What did the sky look like before it became man’s domain? This sky, I mean, the one that is stretched a taught blue over this open field. How did it appear before the contrails and the satellites and the pajama-clad passengers in a drug-induced doze cut through the firmament? Generations ago, what did they see on a cold May morning when mountains towered small on the horizon? Did anyone think to photograph it, something as dumb as a man-less sky? (Or record the sound of a quiet café on a street when a long evening’s conversation was entertainment? Or the creak of the front-porch swing and the mindless chatter of a boy as his grandmother listens?) The sky belonged to the gods in those days and the imagination. Now, it is the people’s sky.

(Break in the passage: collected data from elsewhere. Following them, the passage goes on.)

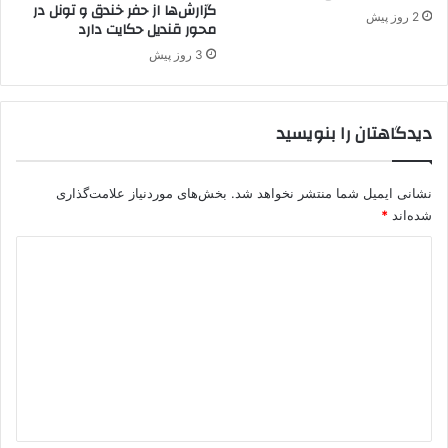
گزارش‌ها از حفر خندق و تونل در
ا
ا
2 روز پیش
محور قندیل حکایت دارد
ر
ل
گ
ا
3 روز پیش
ر
ن
ف
د
ت
ی
دیدگاهتان را بنویسید
د
ا
ر
نشانی ایمیل شما منتشر نخواهد شد.
بخش‌های موردنیاز علامت‌گذاری
ک
شده‌اند
*
ن
ن
د
د
ی
د
گ
ا
ه
*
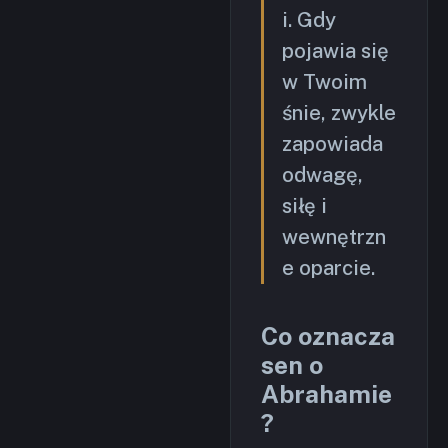
i. Gdy
pojawia się
w Twoim
śnie, zwykle
zapowiada
odwagę,
siłę i
wewnętrzn
e oparcie.
Co oznacza
sen o
Abrahamie
?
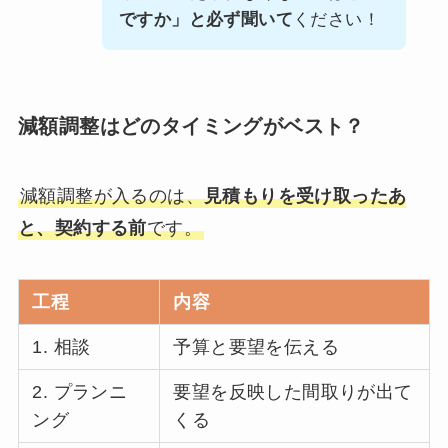
ですか」と必ず聞いて
ください！
減額調整はどのタイミングがベスト？
減額調整が入るのは、
見積もりを受け取ったあ
と、契約する前
です。
工程
内容
1. 相談
予算と要望を伝える
2. プランニ
要望を反映した間取りが出て
ング
くる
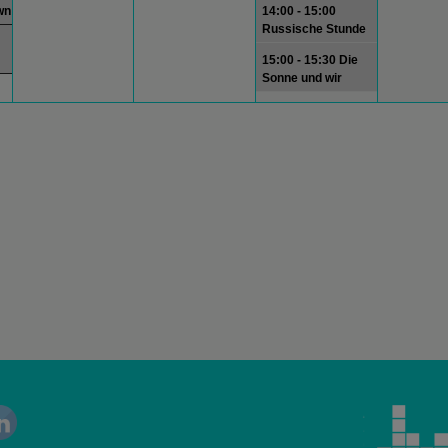
wn
14:00 - 15:00
Russische Stunde
15:00 - 15:30 Die
Sonne und wir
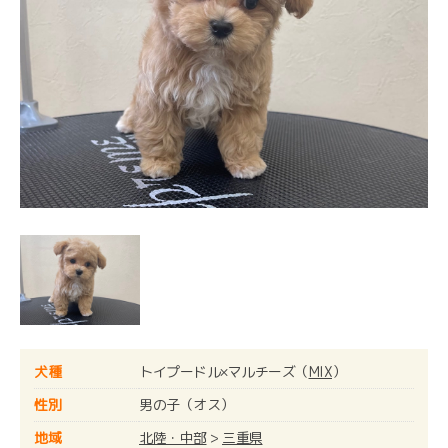
犬種
トイプードル×マルチーズ（
MIX
）
性別
男の子（オス）
地域
北陸・中部
>
三重県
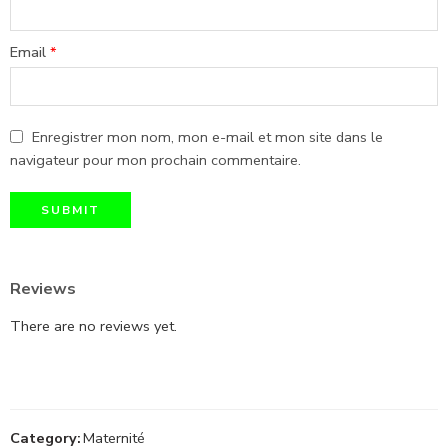
Email
*
Enregistrer mon nom, mon e-mail et mon site dans le
navigateur pour mon prochain commentaire.
Reviews
There are no reviews yet.
Category:
Maternité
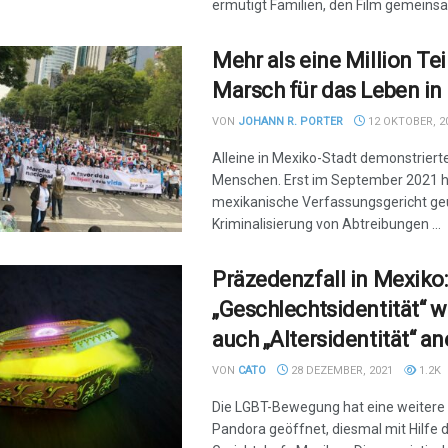
ermutigt Familien, den Film gemeinsam
Mehr als eine Million Te
Marsch für das Leben in
VON
JOHANN R. PORTER
12 OKTOBER, 2
Alleine in Mexiko-Stadt demonstriert
Menschen. Erst im September 2021 h
mexikanische Verfassungsgericht geur
Kriminalisierung von Abtreibungen ...
Präzedenzfall in Mexiko
„Geschlechtsidentität“ w
auch „Altersidentität“ a
VON
CATO
28 DEZEMBER, 2021
1.2K
Die LGBT-Bewegung hat eine weitere
Pandora geöffnet, diesmal mit Hilfe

Have you ever seen a bird fly? This bird, I mean, the red-chested proud bird sitting high on this chain-link fence. He stopped and whistled for me. We gaze at each other for some time. His whole little body shudders when he sings and his head darts in nervous, paranoid jitters. The Cherokee tell of a time when men understood the animals. I hear a lot, but I don’t understand the bird. Now, he flies away. His flight is a dappled thing, worthy of praise. He will tell me his secret wisdom some other time, maybe.
Have you ever seen the muscles on a jogger? This jogger, I mean, the one who just passed me with his toned arms jutting out from his tank-top, glistening. He gave me a sideways look and furrowed brow. Was I talking to myself, I mean, was I talking out loud to myself? I do that occasionally, just for the pleasure of hearing the words roll in my mouth. Did you notice how attractive he was? (I’m sure you did, you perverts.) I can hear the bad dubstep in his ears. In these days, in this domain of man, nature is the people’s workplace. They never take their shoes off.
He runs past me, probably annoyed that I’m standing still in the middle of the trail, looking up at—well, hell, I don’t know what the fuck I’m looking at anymore. Did he?